RICHMOND, Va. -- Day in and day out, Jenifer Mason deals with the traffic on a busy stretch of Midlothian Turnpike just past Belt Boulevard.

More than 17,000 cars a day use this road.

Nothing raises her anxiety level more than seeing cars whizzing by, ignoring the speed limit as they approach Richmond’s George Wythe High School.

“I’m very concerned that somebody might get hit and I wouldn’t want that to be my child nor anybody else’s child. The traffic thru there, the speed through there is just horrendous,” Mason explained.

In recent weeks something else in the George Wythe school zone has raised Mason’s concern level.

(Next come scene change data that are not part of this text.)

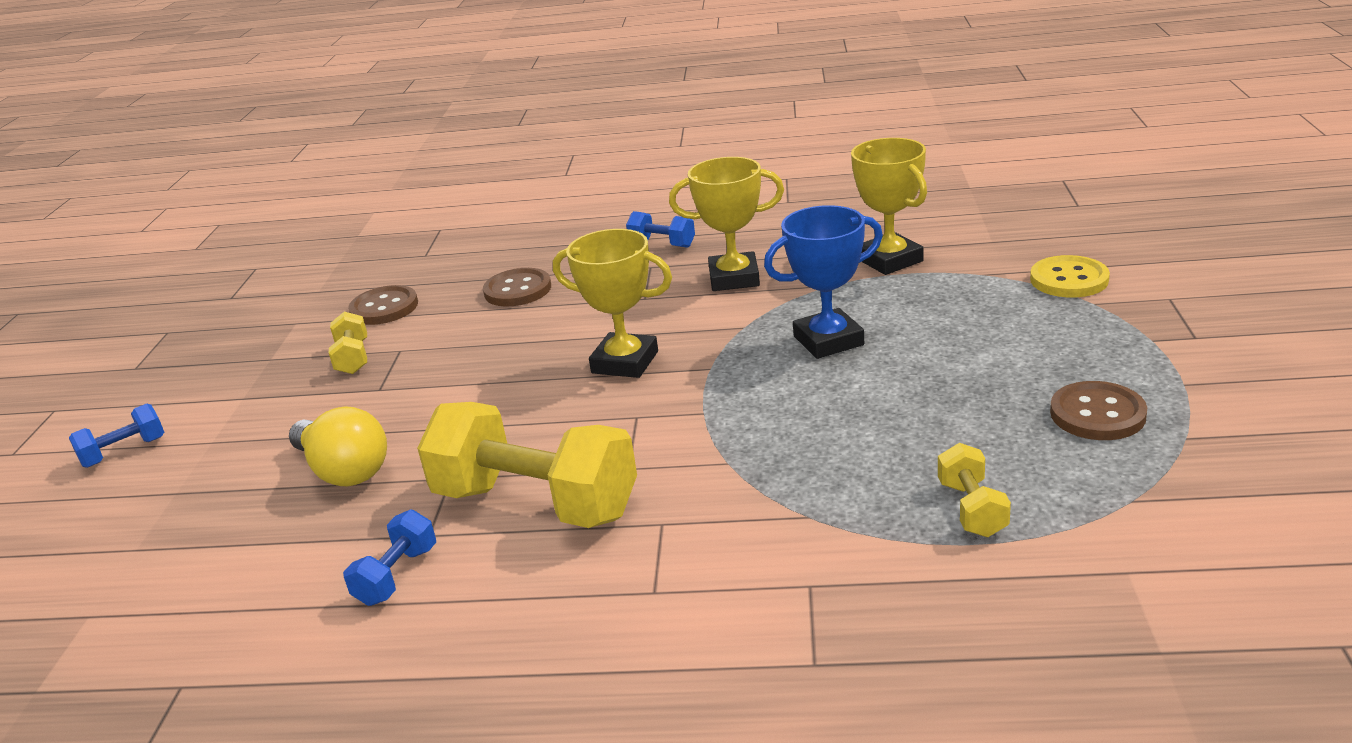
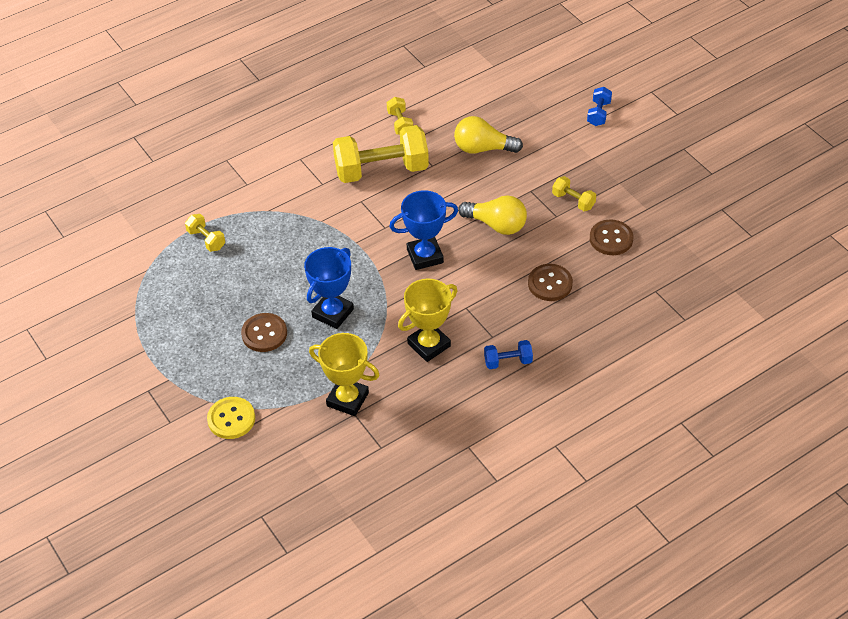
camera: 140 degrees right, 20 degrees up
(397, 576) = (400, 123): blue dumbbell -> yellow dumbbell
(483, 365) = (496, 225): none -> yellow light bulb
(625, 362) = (425, 256): yellow trophy -> blue trophy
(1097, 414) = (177, 313): brown button -> brown button (264, 334)

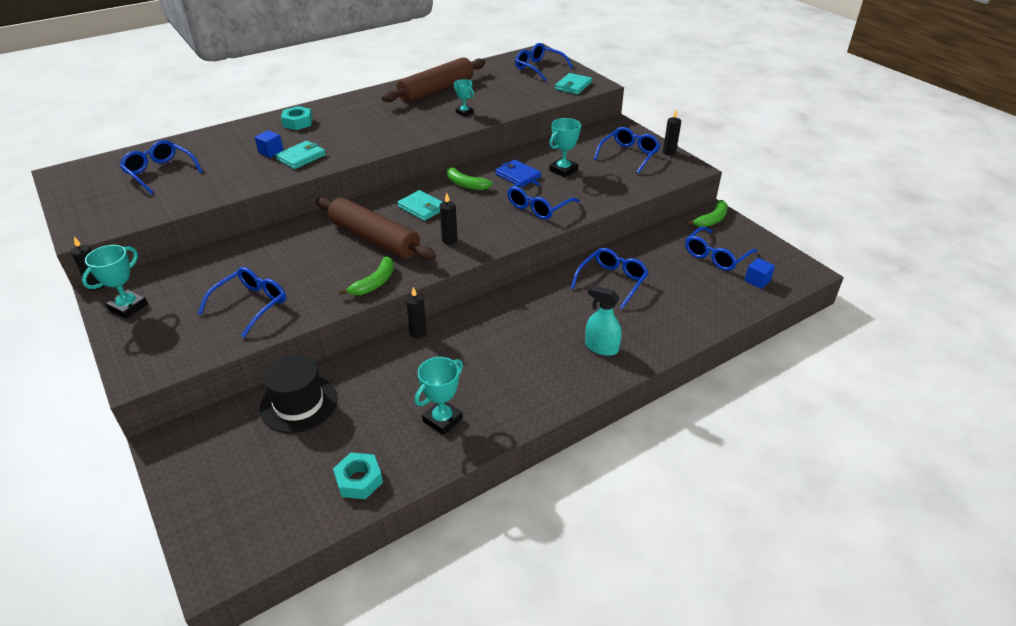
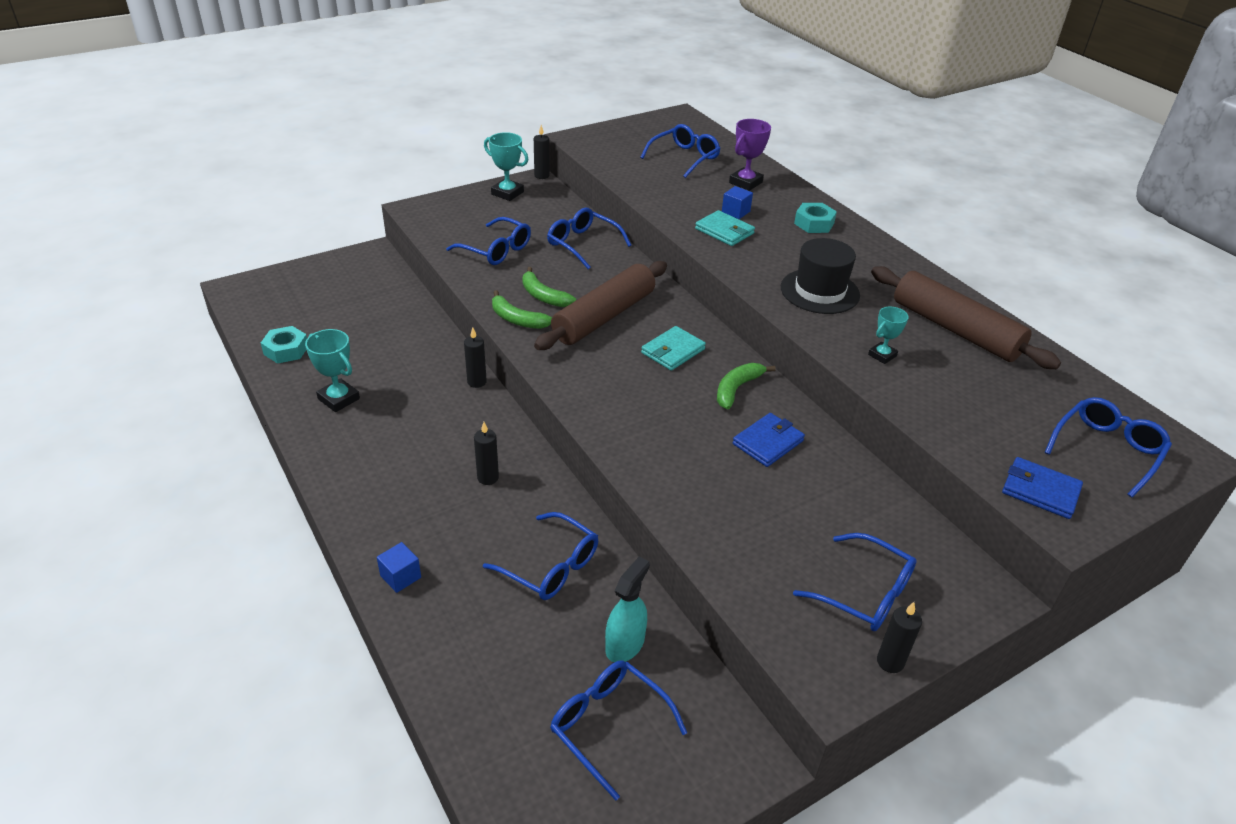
camera: 90 degrees right, 0 degrees up
(221, 146) = (745, 182): none -> purple trophy
(299, 403) = (394, 312): black hat -> black hat (819, 291)
(449, 240) = (596, 373): black candle -> black candle (488, 478)
(538, 206) = (678, 458): blue glasses -> blue glasses (583, 244)
(563, 170) = (792, 496): turquoise trophy -> none
(573, 86) = (1040, 490): turquoise wallet -> blue wallet
(601, 347) = (412, 536): turquoise spray bottle -> turquoise spray bottle (625, 644)
(711, 220) = (729, 748): green banana -> green banana (543, 296)
(757, 280) = (529, 776): blue cube -> blue cube (400, 576)

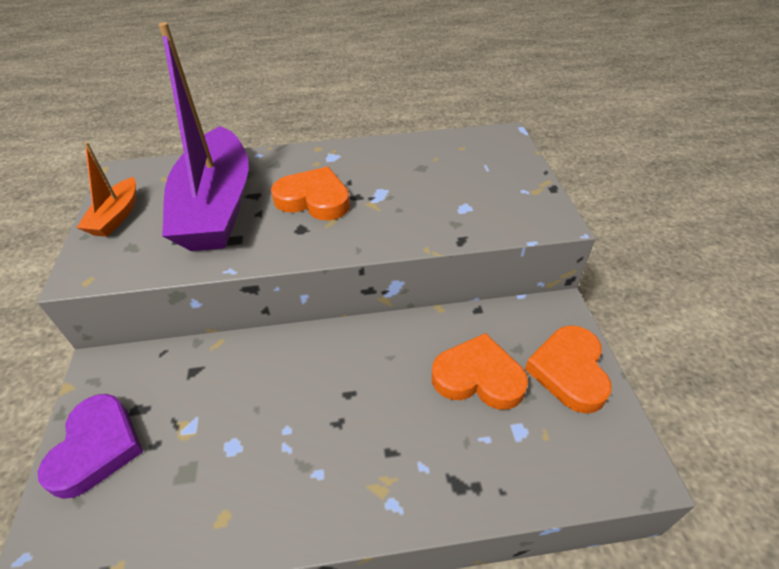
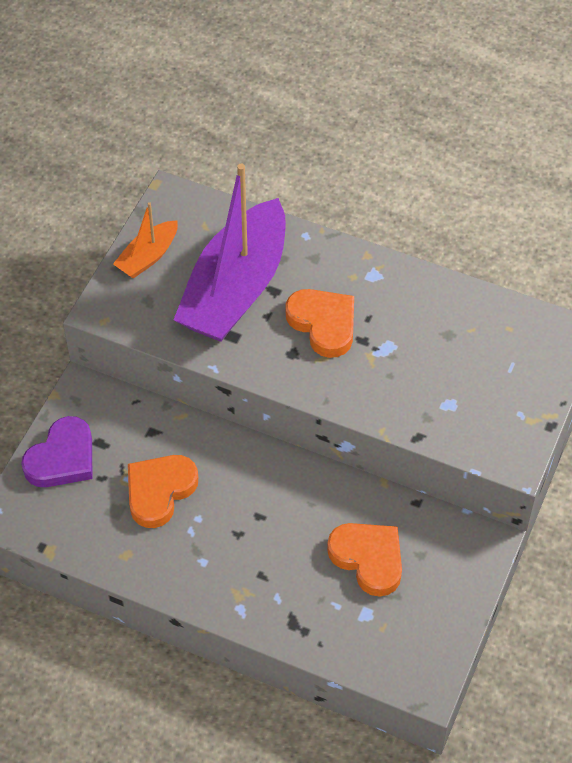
camera: 30 degrees right, 10 degrees up
(569, 371) = (445, 595): orange heart -> orange heart (159, 491)

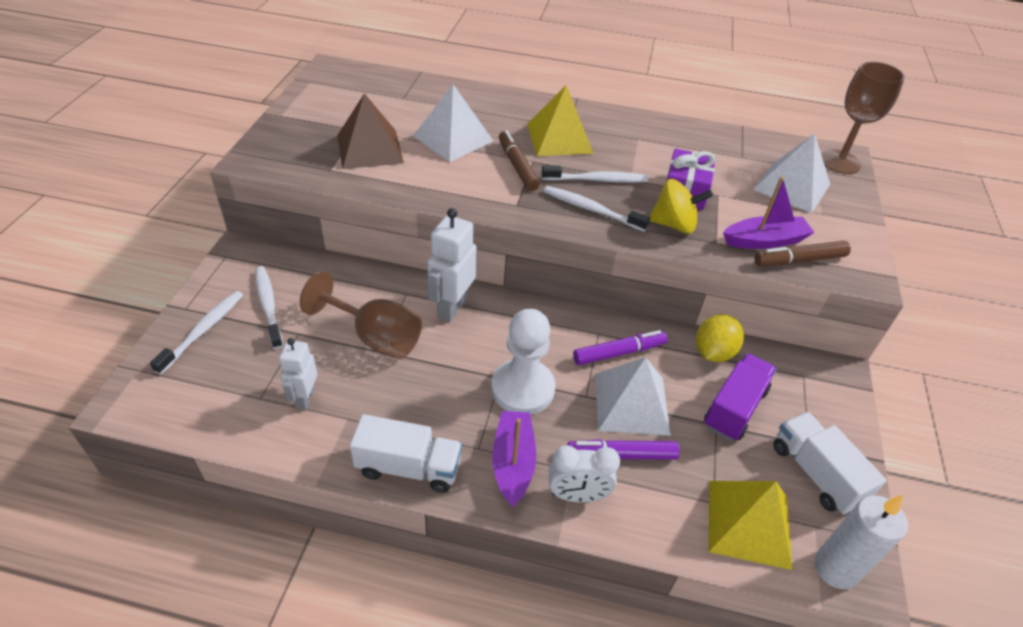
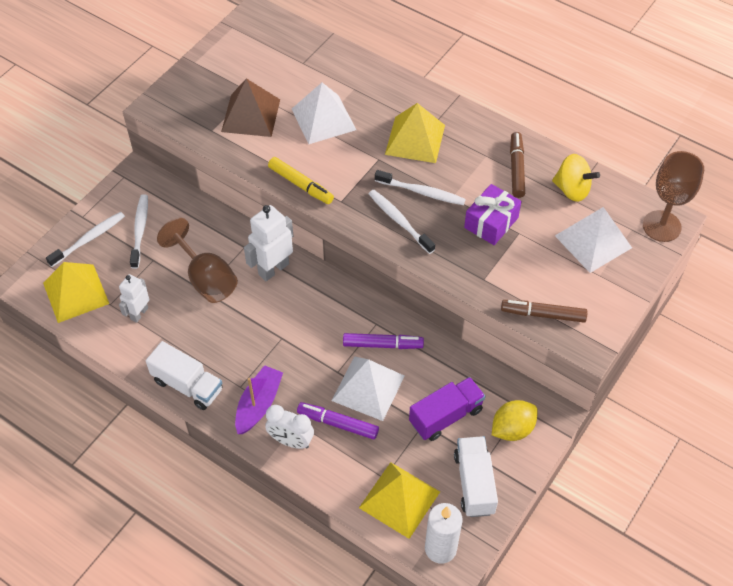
camera: 25 degrees right, 10 degrees up
(206, 397) = (76, 293): none -> yellow pyramid
(462, 199) = (300, 184): none -> yellow marker
(517, 166) = (362, 162): brown marker -> brown marker (516, 169)
(522, 389) = (293, 352): white pawn -> none
(674, 224) = (459, 253): yellow spinning top -> yellow spinning top (572, 190)
(713, 352) = (459, 367): yellow lemon -> yellow lemon (512, 429)
(765, 241) = (527, 289): purple boat -> none

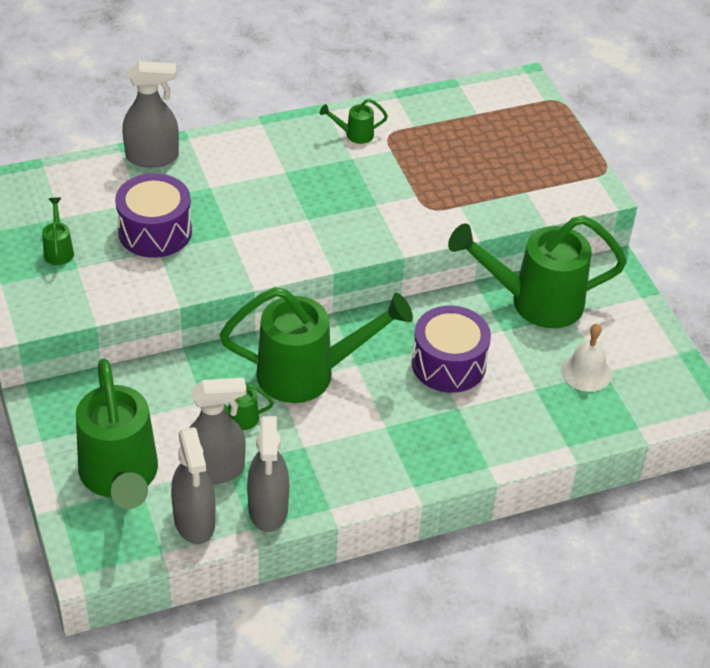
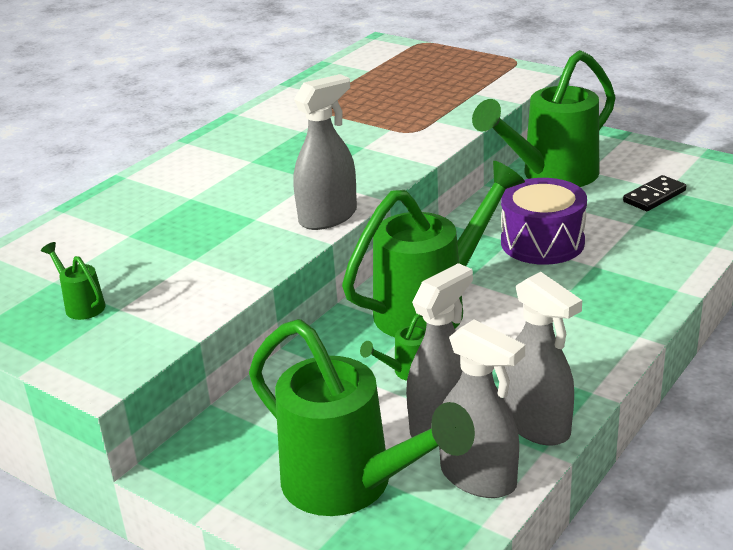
camera: 30 degrees left, 15 degrees down
(152, 157) = (104, 202): grey spray bottle -> grey spray bottle (328, 217)
(155, 231) = (173, 248): purple drum -> none
(354, 135) = (282, 118): green watering can -> none
(586, 372) = (654, 196): white bell -> black domino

A tree growing over the sidewalk, inching into the street, is covering what should be a safety warning sign for drivers.

“I’ve been traveling through there for eight years. This school year has been a particular problem because the light is blocked by a tree when you’re going westbound,” said Mason.

The light Mason is referring to is the flashing school zone sign.

“The one eastbound does not flash at all. I haven’t seen it flash since school started,” she added.

Julie Newcomb has noticed the same thing.

Both women asked CBS 6 Problem Solvers to find out who’s responsible for cutting the tree back and keeping the flashing school zone signs in working order.

Both, worried that if left unchecked it could put students in danger.

“If there was an accident. If someone was walking down the sidewalk, you know that child could be hit,” said Newcomb. “It’s not a wide street by any means and there’s always kids around here, always.”

Jenifer Mason and Julie Newcomb

CBS 6 Problem Solvers spoke with the homeowner off camera, who says though it’s his tree, the city has trimmed it in years past, but he understands the safety hazard it poses.

A city spokesperson confirms the tree is the homeowner’s responsibility to cut.

The homeowner tells CBS 6 he will trim back the tree before the weekend is over. Something that makes these two moms breathe a little easier.

“I think that’s pretty good. That’s maybe he didn’t know and now that he does, if he’s willing to do something about it, good. But you still would think that the city would be responsible because that’s a school sign,” said Newcomb.

CBS 6 Problem Solvers reported the school zone sign issue to the Department of Public Works. A spokesperson said a traffic engineer would take a look and make any necessary repairs.